**SELECTED TEXT**


    Update 04.13.2013: For the resolution of some of these questions, see Gizmag's feature, A tale of two tests: why Energy Star LED light bulbs are a rare breed.

    Source: Philips

    maybe the certification is applied for by the manufacturer and paid for, like most certification systems.
    Joseph Boe
    Energy Star is a scam. The U.S. Federal government itself has found it riddled with fraud:
    Most vendors have only recently announced 100 watt equivalent LED in 2011 and 20012. LED lifespan figures available now are mostly for other (60w) bulbs.
    If the certification requires a 25,000-hour rated life (2.8 years), it would at least partly answer why more companies are not currently energy star certified. Even if that test began on launch day that much time has not yet passed if it is something that is actually tested and not just assumed based on components.
    Dave B13
    The LED bulbs have a huge advantage in uses or locations where bulb breakage is possible. LED bulbs are tougher and can't distribute toxic mercury & cadmium and little sharp bit of glass that are the bad news when a compact flourescent breaks. I use a 17W PAR style Phillips LED bulb clamped to my plug in lawn mower to mow at night, no modifcation to mower or cord, just one of the outlet multipliers in line, Used one of those rubber light sockets for refrigerators & hose clamp on a 1/2" conduit clamp & wired a plug on it. It's been great with light on when mowing or not mowing.

**DATA SECTION**

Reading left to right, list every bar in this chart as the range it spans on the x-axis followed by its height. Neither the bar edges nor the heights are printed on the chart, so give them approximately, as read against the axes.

**ACTIONS TO TAKE**
1. List every component Dave B13 says he used to mount the bulb on his lawn mower, as given in the Energy Star comments.
2. According to the Energy Star comments, what wattage equivalent of LED bulb have most vendors only recently announced?
3. In the Energy Star comments, reproduce the passage starting at "Update 04.13.2013: For" and ending at "based on components.", substituting "accreditation" for "certification".

**ANSWERS TO THE EXERCISE**
1.
- a 17W PAR style Phillips LED bulb
- one of the outlet multipliers
- one of those rubber light sockets for refrigerators
- a hose clamp
- a 1/2" conduit clamp
- a plug

2. 100 watt equivalent.

3.
Update 04.13.2013: For the resolution of some of these questions, see Gizmag's feature, A tale of two tests: why Energy Star LED light bulbs are a rare breed.

    Source: Philips

    maybe the accreditation is applied for by the manufacturer and paid for, like most accreditation systems.
    Joseph Boe
    Energy Star is a scam. The U.S. Federal government itself has found it riddled with fraud:
    Most vendors have only recently announced 100 watt equivalent LED in 2011 and 20012. LED lifespan figures available now are mostly for other (60w) bulbs.
    If the accreditation requires a 25,000-hour rated life (2.8 years), it would at least partly answer why more companies are not currently energy star certified. Even if that test began on launch day that much time has not yet passed if it is something that is actually tested and not just assumed based on components.